## Required work:
Reproduce the following lines with every occurrence of "value" replaced by "amount", leaving all other text unchanged. Omit the pictures from your answer.

Rendered chart images
+-------+

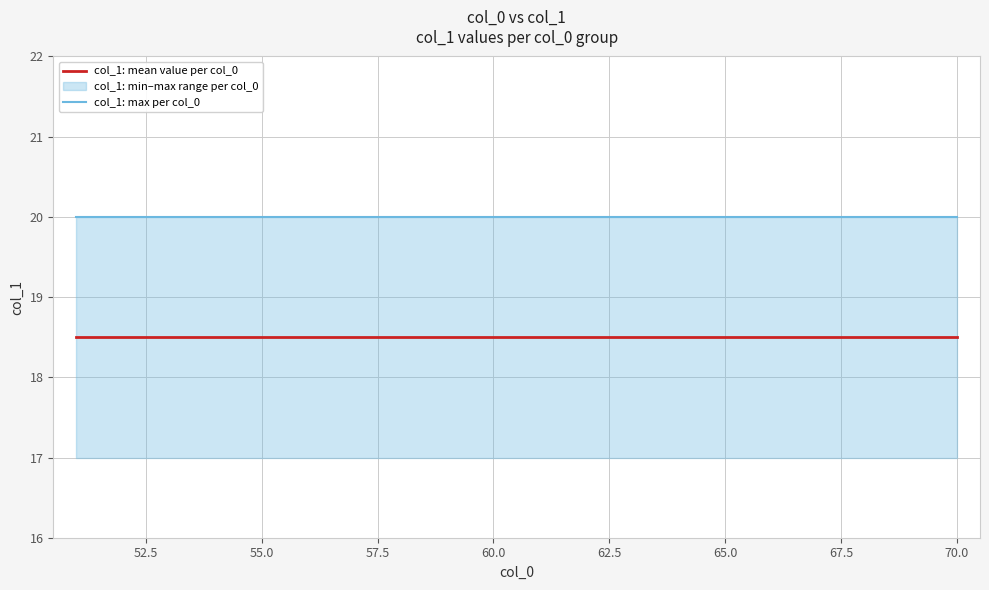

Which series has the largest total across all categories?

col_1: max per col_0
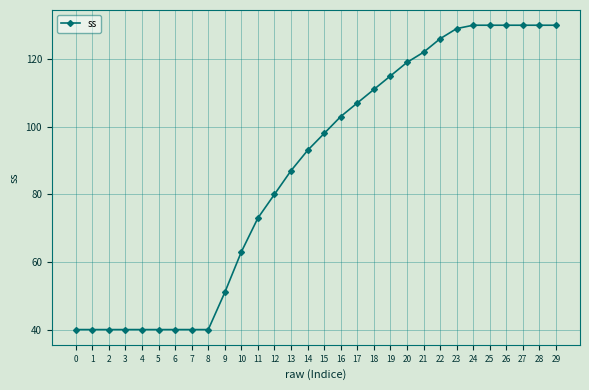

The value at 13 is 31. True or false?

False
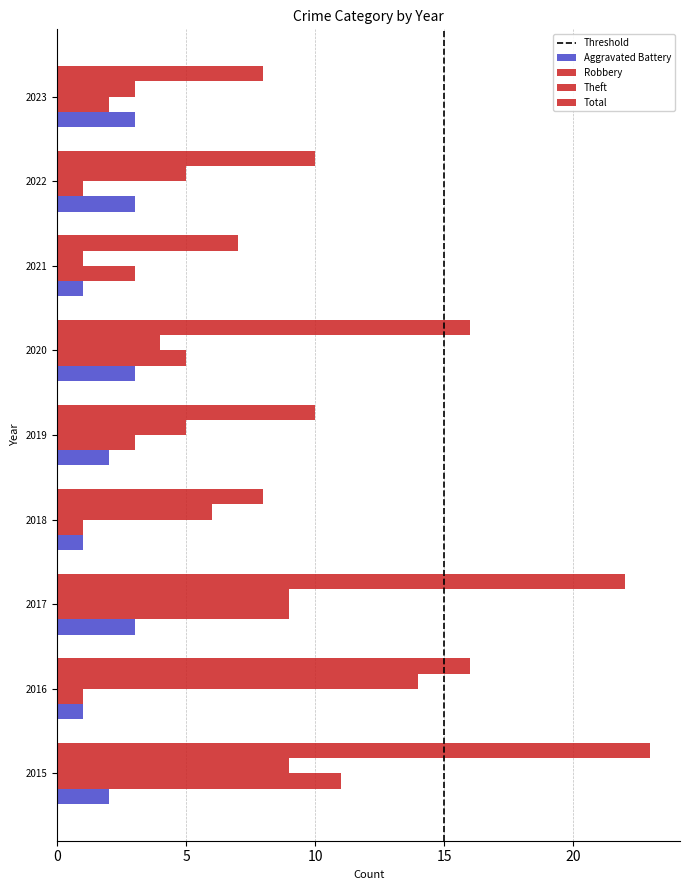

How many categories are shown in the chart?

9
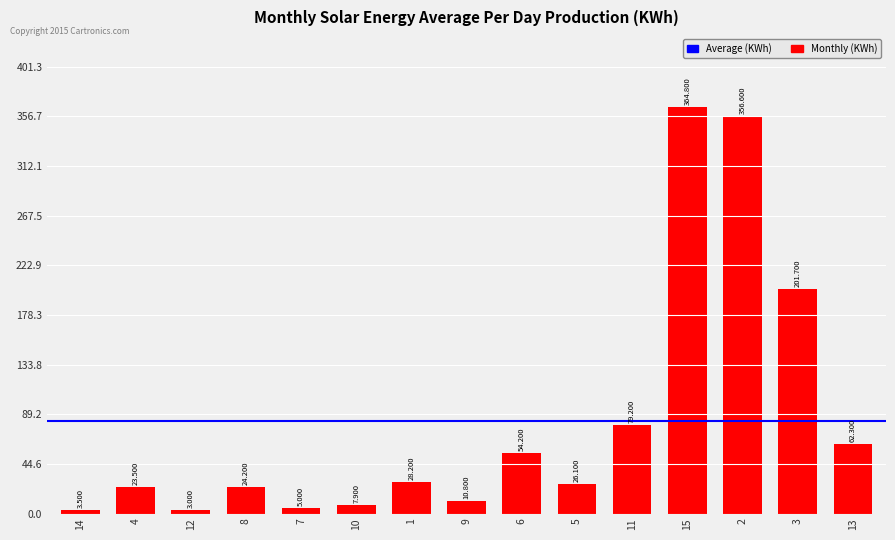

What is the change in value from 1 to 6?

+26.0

+-------+

## Solved exercise:
Which series has the largest total across all categories?

col_1: max per col_0

The amount at 13 is 31. True or false?

False

How many categories are shown in the chart?

9

What is the change in amount from 1 to 6?

+26.0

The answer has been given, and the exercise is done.